Fondation du Centre de Santé des Femmes de l’Estrie

En 1978, la Maison des femmes de Sherbrooke, située sur la rue King ouest, regroupait divers groupes ou comités de réflexions intéressés par différents sujets concernant les femmes.  L’un de ces groupes s’intéressant davantage à l’autosanté ainsi qu’à la lutte pour le droit à l’avortement libre et gratuit décidait alors de mettre sur pied un local permettant d’offrir à la population féminine des services d’accueil et de références ainsi que des ateliers d’autosanté.

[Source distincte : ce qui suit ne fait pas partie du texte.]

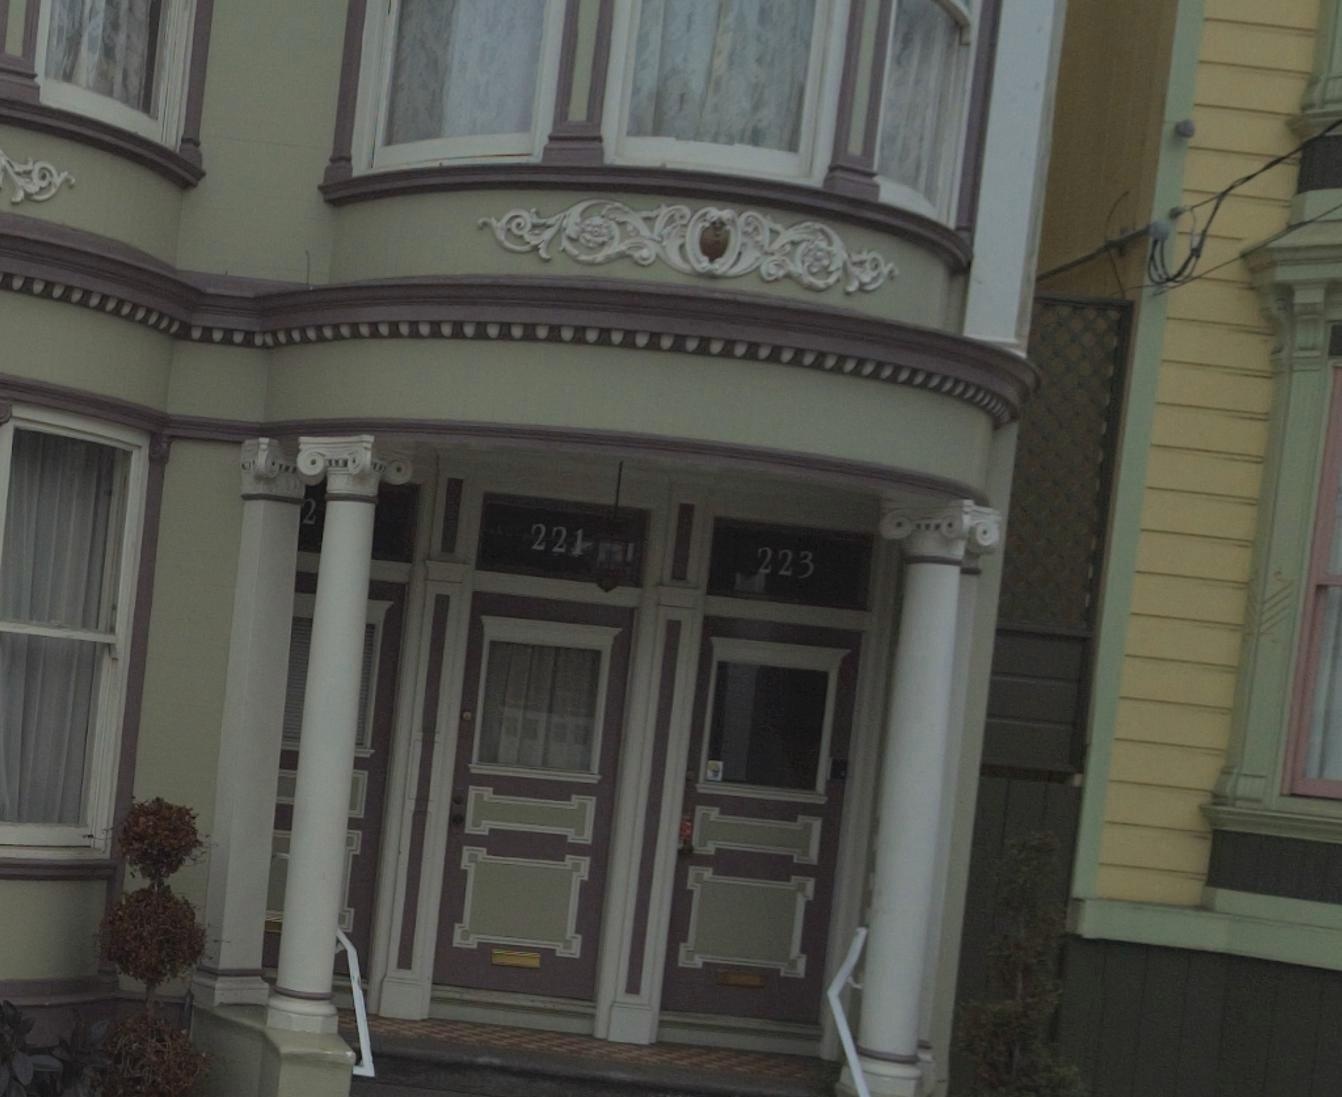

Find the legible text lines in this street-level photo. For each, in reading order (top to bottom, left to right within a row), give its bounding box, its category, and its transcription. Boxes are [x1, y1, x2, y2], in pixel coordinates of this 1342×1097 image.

Une collaboration établie avec le CLSC leur permis d’obtenir un local et l’accès à des services cléricaux.

Leurs objectifs étaient la promotion de l’autonomie et du pouvoir des femmes ainsi que la prise en charge par les femmes elles-mêmes de leurs conditions de vie et de santé individuellement et collectivement.  Ces quelques quinze femmes fondèrent donc, ce qui allait devenir officiellement en novembre 1979, le Centre de santé des femmes de Sherbrooke.  Au fil des années, les intervenantes qui se sont succédées n’ont cessé de créer des modèles de prévention et de promotion de la santé innovateurs, toujours dans un souci constant de répondre aux besoins de la clientèle, et ce, à très peu de frais si nous considérons les coûts actuels de notre système de santé.

Pour des raisons parfois financières, ou pour faciliter l’accès à ses services, le Centre a dû à quelques reprises déménager ses bureaux. Toutefois, peu importe son emplacement, les frontières du quartier qui l’abritait n’ont jamais été les limites de la portée de ses actions.  En effet, les intervenantes n’ont jamais hésité à se déplacer dans les différents milieux d’appartenance des femmes  pour offrir des services aux populations dispersées dans l’ensemble da la région estrienne.  Afin de créer un sentiment d’appartenance avec la clientèle desservie et confirmer le mandat régional du Centre, les administratrices décidèrent de modifier sa dénomination sociale pour adopter comme nouveau nom : « Centre de santé des femmes de l’Estrie ».

Il est de notoriété publique que la recherche de financement est le lot des groupes communautaires et le Centre de santé des femmes de l’Estrie n’a pas fait exception à ce chapitre.  C’est pourquoi, il fût des moments où fermer les portes est apparut comme une solution à ce lourd fardeau, mais les demandes exprimées par les femmes elles-mêmes ont justifiés l’existence et le maintien d’un lieu spécifiquement réservé à la santé des femmes.